Experiences Using Opencode’s Zen Model “Big Pickle” for Project Development

Experiences Using Opencode’s Zen Model “Big Pickle” for Project Development

web devAIcoding

Over the past month, I have been working with Opencode’s Zen model “Big Pickle” in my spare time on several personal projects. These include my personal website, a reaction time training Android app, a Doppelkopf calculator, a web-based idle game, and a Steam library visualizer.

Big Pickle is clearly a capable model when used with care and clear boundaries. This is even more impressive given that the model is currently available for free, although it does use submitted data for training purposes (see https://opencode.ai/docs/zen/#privacy). Below are some practical experiences from using the model across different projects and setups.

The Good

Big Pickle is particularly strong at code analysis, documentation, and implementation planning. While it is somewhat verbose by default, it processes information quickly and produces structured, mostly well-reasoned plans. Even without a dedicated planning MCP, the model is often able to stay on track across multiple messages. That said, maintaining a dedicated task or plan file is still more reliable than relying entirely on the model’s context.

For a free model, performance is also quite reasonable. Compared to locally hosted qwen3-8b or qwen3-24b models , Big Pickle handles file reads and writes noticeably faster. Although to be fair, I run an AMD GPU, so my setup is not optimal at all for local LLM hosting. When compared to remote Devstral 2 Small and Devstral 2 (both currently free), it outperforms Devstral 2 in terms of speed and is roughly on par with Devstral 2 Small.

The Bad

Using Big Pickle without MCPs or subagents becomes difficult once a project reaches a moderate size. In practice, the model does not reliably handle its 200k token context. I consistently observed breakdowns between roughly 50k and 70k tokens, after which file edits failed more often and hallucinated code started to appear. While this can be reduced by using specialized subagents, it still requires actively keeping an eye on context size during each session.

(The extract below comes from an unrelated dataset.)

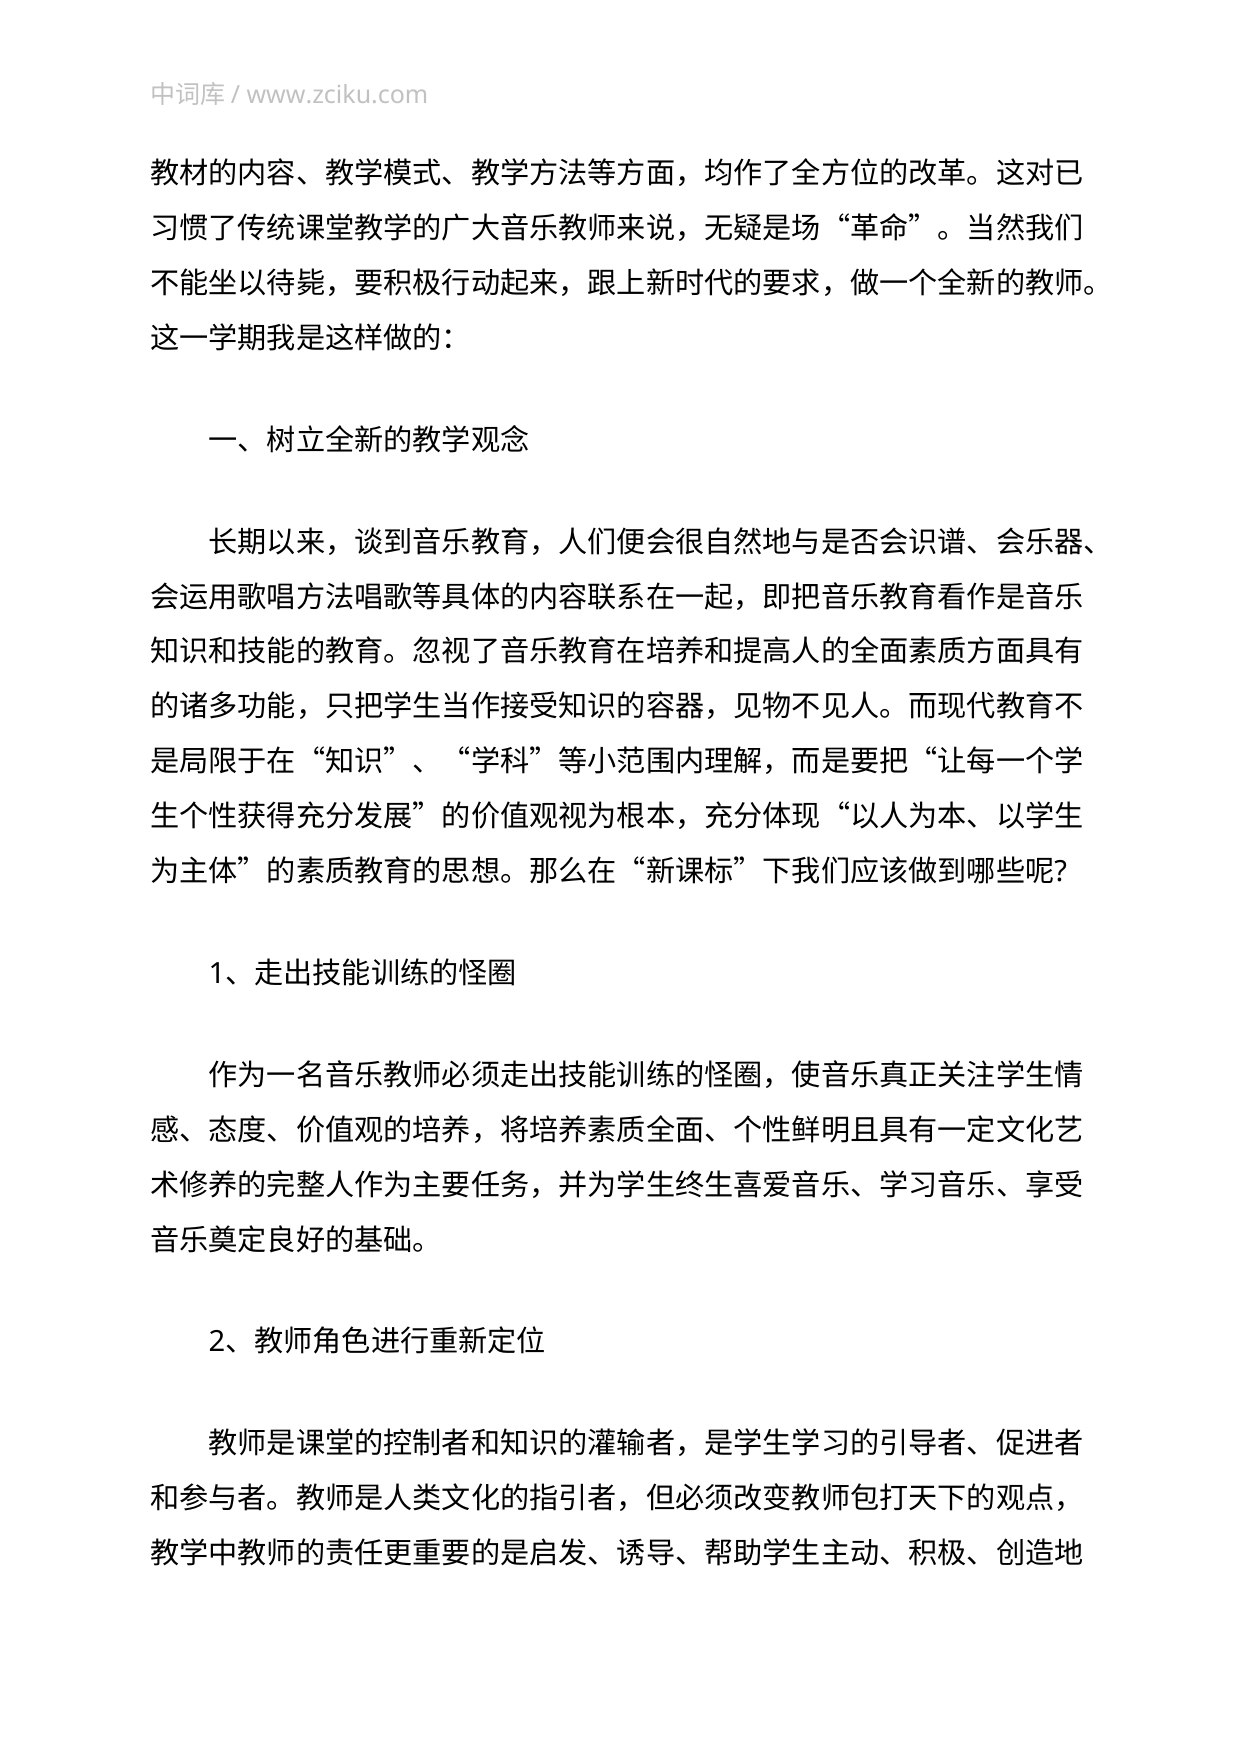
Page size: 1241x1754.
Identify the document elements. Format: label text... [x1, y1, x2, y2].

The model also struggles with larger files, especially those exceeding 400–500 lines of code. While this depends on the language and content, files beyond this size are often only partially read. This leads to lost context, incomplete edits, and increasingly messy results. This is made worse by the model’s tendency to generate overly bloated files if not kept on a tight leash.

The Ugly

When writing code, Big Pickle sometimes ignores constraints defined in AGENTS.md. This is not unique to this model, but it is still frustrating when it happens, especially in projects that rely on strict agent rules.

A more serious issue came up when I learned—through experience—that git commands must be explicitly disallowed in the configuration. While stuck on a task due to repeated file edit failures, the model executed a command that deleted all unstaged changes. This included unrelated work as well as finished and in-progress code.